SYDNEY (Reuters) - Vanuatu and China on Tuesday denied a media report that Beijing wanted to establish a permanent military presence in the Pacific island nation.
Australia’s Fairfax Media, citing unnamed sources, earlier on Tuesday reported that preliminary discussions to locate a full military base on Vanuatu had been held.
The prospect of a Chinese military outpost so close to Australia has been discussed at the highest levels in Canberra and Washington, Fairfax said.
Vanuatu’s foreign minister, Ralph Regenvanu, rejected the report, however.
“No one in the Vanuatu government has ever talked about a Chinese military base in Vanuatu of any sort,” Regenvanu told the Australian Broadcasting Corp.
“We are a non-aligned country.
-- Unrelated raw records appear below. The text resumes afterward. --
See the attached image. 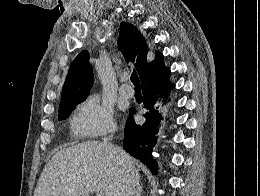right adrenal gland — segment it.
Wrapping results in <instances>:
<instances>
[{"label": "right adrenal gland", "instance_id": "1", "mask_svg": "<svg viewBox=\"0 0 260 196\" xmlns=\"http://www.w3.org/2000/svg\"><path fill=\"white\" fill-rule=\"evenodd\" d=\"M133 196H141V194H138V192H137V194H133Z\"/></svg>", "mask_w": 260, "mask_h": 196}]
</instances>
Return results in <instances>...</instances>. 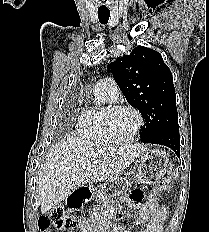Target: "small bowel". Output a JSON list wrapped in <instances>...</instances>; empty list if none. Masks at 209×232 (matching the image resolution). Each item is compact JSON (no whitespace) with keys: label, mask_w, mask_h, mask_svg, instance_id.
I'll list each match as a JSON object with an SVG mask.
<instances>
[{"label":"small bowel","mask_w":209,"mask_h":232,"mask_svg":"<svg viewBox=\"0 0 209 232\" xmlns=\"http://www.w3.org/2000/svg\"><path fill=\"white\" fill-rule=\"evenodd\" d=\"M134 190H128V213L133 208H139L144 205L140 210V219L146 222V226L142 229L125 230L121 228L108 229L107 220L115 216V212L111 207H108L102 215H98L93 223L87 220L80 222L81 232H95L96 229L102 232H161L163 222L166 219L167 212L164 208L160 207L156 198H151L148 203V194L145 185H134ZM146 203V204H145Z\"/></svg>","instance_id":"1"}]
</instances>
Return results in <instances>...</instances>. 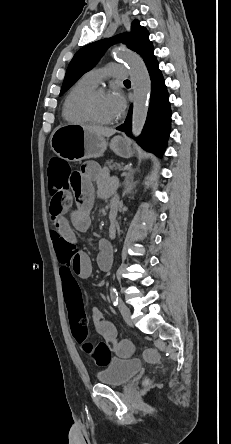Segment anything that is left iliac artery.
Wrapping results in <instances>:
<instances>
[{"mask_svg": "<svg viewBox=\"0 0 231 444\" xmlns=\"http://www.w3.org/2000/svg\"><path fill=\"white\" fill-rule=\"evenodd\" d=\"M111 300L114 306L118 305V292L115 287L110 288Z\"/></svg>", "mask_w": 231, "mask_h": 444, "instance_id": "left-iliac-artery-1", "label": "left iliac artery"}]
</instances>
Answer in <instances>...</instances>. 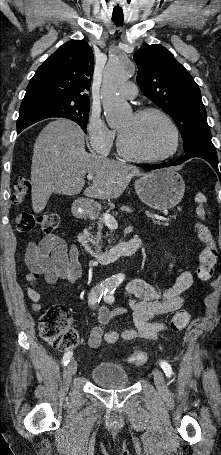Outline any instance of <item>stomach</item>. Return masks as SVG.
<instances>
[{"mask_svg":"<svg viewBox=\"0 0 221 455\" xmlns=\"http://www.w3.org/2000/svg\"><path fill=\"white\" fill-rule=\"evenodd\" d=\"M135 191L147 206L163 211L181 201L185 182L174 169L164 168L142 175L135 181Z\"/></svg>","mask_w":221,"mask_h":455,"instance_id":"1","label":"stomach"}]
</instances>
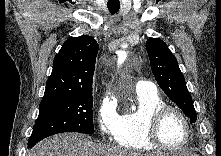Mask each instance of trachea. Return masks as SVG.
Instances as JSON below:
<instances>
[{
	"label": "trachea",
	"mask_w": 221,
	"mask_h": 156,
	"mask_svg": "<svg viewBox=\"0 0 221 156\" xmlns=\"http://www.w3.org/2000/svg\"><path fill=\"white\" fill-rule=\"evenodd\" d=\"M107 7L112 14H115L120 9V2L118 0H109Z\"/></svg>",
	"instance_id": "3493384b"
}]
</instances>
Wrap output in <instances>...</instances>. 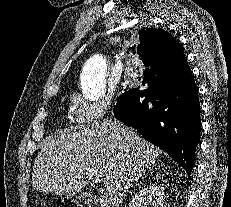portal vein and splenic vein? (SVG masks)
<instances>
[{"label": "portal vein and splenic vein", "mask_w": 231, "mask_h": 207, "mask_svg": "<svg viewBox=\"0 0 231 207\" xmlns=\"http://www.w3.org/2000/svg\"><path fill=\"white\" fill-rule=\"evenodd\" d=\"M99 181V179H95V182L97 183Z\"/></svg>", "instance_id": "1"}]
</instances>
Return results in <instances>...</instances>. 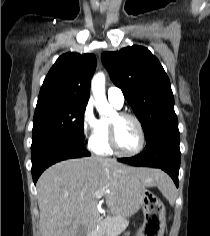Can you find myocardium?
<instances>
[{"mask_svg": "<svg viewBox=\"0 0 210 236\" xmlns=\"http://www.w3.org/2000/svg\"><path fill=\"white\" fill-rule=\"evenodd\" d=\"M124 118H129V119H132L133 121H135V123L137 124L138 130H139V134H140L139 145L135 150H133L131 152L123 151L119 147L118 141H117L116 121L119 119H124ZM109 143H110V147L112 148L113 152L116 153L117 155L124 156V157H132V156L138 155L143 150L145 143H146V134H145V130H144L143 124L140 121V119L136 115L129 113V112L116 113L115 118H111L109 120Z\"/></svg>", "mask_w": 210, "mask_h": 236, "instance_id": "obj_1", "label": "myocardium"}]
</instances>
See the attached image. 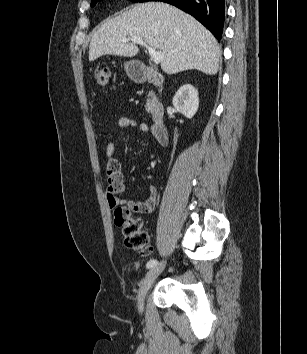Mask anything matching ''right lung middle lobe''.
Returning <instances> with one entry per match:
<instances>
[{
    "mask_svg": "<svg viewBox=\"0 0 307 354\" xmlns=\"http://www.w3.org/2000/svg\"><path fill=\"white\" fill-rule=\"evenodd\" d=\"M98 1H100V0H91V6L93 7ZM131 1L145 2V1H151V0H131ZM153 1H156V0H153Z\"/></svg>",
    "mask_w": 307,
    "mask_h": 354,
    "instance_id": "right-lung-middle-lobe-1",
    "label": "right lung middle lobe"
}]
</instances>
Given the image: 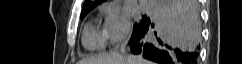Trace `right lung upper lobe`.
<instances>
[{"label":"right lung upper lobe","mask_w":242,"mask_h":64,"mask_svg":"<svg viewBox=\"0 0 242 64\" xmlns=\"http://www.w3.org/2000/svg\"><path fill=\"white\" fill-rule=\"evenodd\" d=\"M95 1L98 2V3H101L104 0H95ZM94 7H96V4L94 2H92L90 0H85V3L83 5V8H82V12L81 13L89 12Z\"/></svg>","instance_id":"obj_1"}]
</instances>
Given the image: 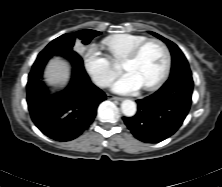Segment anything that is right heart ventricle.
Masks as SVG:
<instances>
[{
    "mask_svg": "<svg viewBox=\"0 0 222 187\" xmlns=\"http://www.w3.org/2000/svg\"><path fill=\"white\" fill-rule=\"evenodd\" d=\"M148 38L142 35L135 34H115L106 37L103 40V45L110 52L115 60L123 61V59L140 43Z\"/></svg>",
    "mask_w": 222,
    "mask_h": 187,
    "instance_id": "1",
    "label": "right heart ventricle"
}]
</instances>
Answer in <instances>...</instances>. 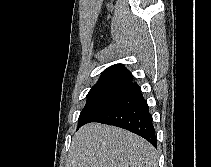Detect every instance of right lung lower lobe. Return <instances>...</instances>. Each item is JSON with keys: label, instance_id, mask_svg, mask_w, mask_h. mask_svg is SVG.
Listing matches in <instances>:
<instances>
[{"label": "right lung lower lobe", "instance_id": "obj_1", "mask_svg": "<svg viewBox=\"0 0 211 167\" xmlns=\"http://www.w3.org/2000/svg\"><path fill=\"white\" fill-rule=\"evenodd\" d=\"M89 122H99L127 129L157 147L152 115L137 83H133L124 94Z\"/></svg>", "mask_w": 211, "mask_h": 167}]
</instances>
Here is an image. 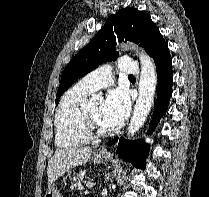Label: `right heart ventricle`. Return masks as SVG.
I'll return each mask as SVG.
<instances>
[{"label":"right heart ventricle","mask_w":209,"mask_h":197,"mask_svg":"<svg viewBox=\"0 0 209 197\" xmlns=\"http://www.w3.org/2000/svg\"><path fill=\"white\" fill-rule=\"evenodd\" d=\"M91 93L77 84L63 95L54 120L55 142L59 147H76L91 140L81 127V111Z\"/></svg>","instance_id":"obj_1"}]
</instances>
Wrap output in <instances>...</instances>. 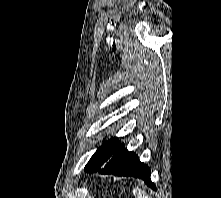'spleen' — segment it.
Returning <instances> with one entry per match:
<instances>
[{
	"label": "spleen",
	"instance_id": "spleen-1",
	"mask_svg": "<svg viewBox=\"0 0 221 198\" xmlns=\"http://www.w3.org/2000/svg\"><path fill=\"white\" fill-rule=\"evenodd\" d=\"M132 192L135 198H149L146 192L138 187L133 188Z\"/></svg>",
	"mask_w": 221,
	"mask_h": 198
}]
</instances>
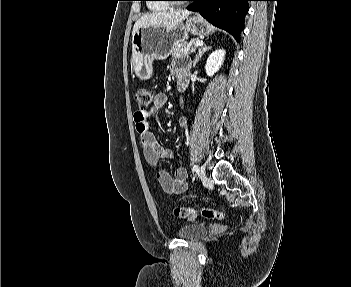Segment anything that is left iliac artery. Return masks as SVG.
<instances>
[{
  "label": "left iliac artery",
  "mask_w": 351,
  "mask_h": 287,
  "mask_svg": "<svg viewBox=\"0 0 351 287\" xmlns=\"http://www.w3.org/2000/svg\"><path fill=\"white\" fill-rule=\"evenodd\" d=\"M197 171H198V165H193L192 172H197Z\"/></svg>",
  "instance_id": "obj_1"
}]
</instances>
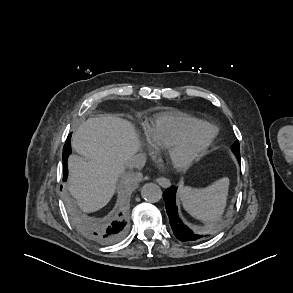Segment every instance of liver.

We are not interested in militarization, we are just not interested in any sort of military base in our country.”
In Beijing, China’s defense ministry said the Fairfax report “completely did not accord with the facts”, while a foreign ministry spokesman described it as “fake news”.
Fairfax said Chinese naval ships would dock to be serviced, refueled and restocked at a Vanuatu port, with the agreement eventually leading to a full military base.
“We would view with great concern the establishment of any foreign military bases in those Pacific island countries and neighbors of ours,” Australian Prime Minister Malcolm Turnbull told reporters in Brisbane.
Vanuatu, around 2,000 km (1,200 miles) east of northern Australia, was home to a key U.S. Navy base during World War Two that helped beat back the Japanese army as it advanced through the Pacific toward Australia.
Any future naval or air base in Vanuatu would “give China a foothold for operations to coerce Australia, outflank the U.S. and its base on U.S. territory at Guam, and collect intelligence in a regional security crisis,” Rory Medcalf, head of the National Security College at the Australian National University, said in a report for the Lowy Institute think tank in Sydney.
China opened its first overseas military base in August 2017 in Djibouti on the Horn of Africa. Beijing describes it as a logistics facility.
Djibouti’s position on the northwestern edge of the Indian Ocean has fueled worry in India that it would become another of China’s “string of pearls” military alliances and assets ringing India, including Bangladesh, Myanmar and Sri Lanka.
China has also become increasingly active in the South Pacific, undertaking infrastructure projects and providing aid and funding to small, developing island nations.
That has stoked fears that Australia’s long-time influence there is being eroded.
Australia’s Foreign Minister Julie Bishop had earlier acknowledged heightened Chinese interest in the Pacific.
“It is a fact that China is engaging in infrastructure investment activities around the world,” Bishop told Australian Broadcasting Corporation radio.
“I remain confident that Australia is Vanuatu’s strategic partner of choice,” she said.
China has also faced criticism over its activities in the disputed South China Sea, where it has been building artificial islands on reefs, some with ports and airstrips.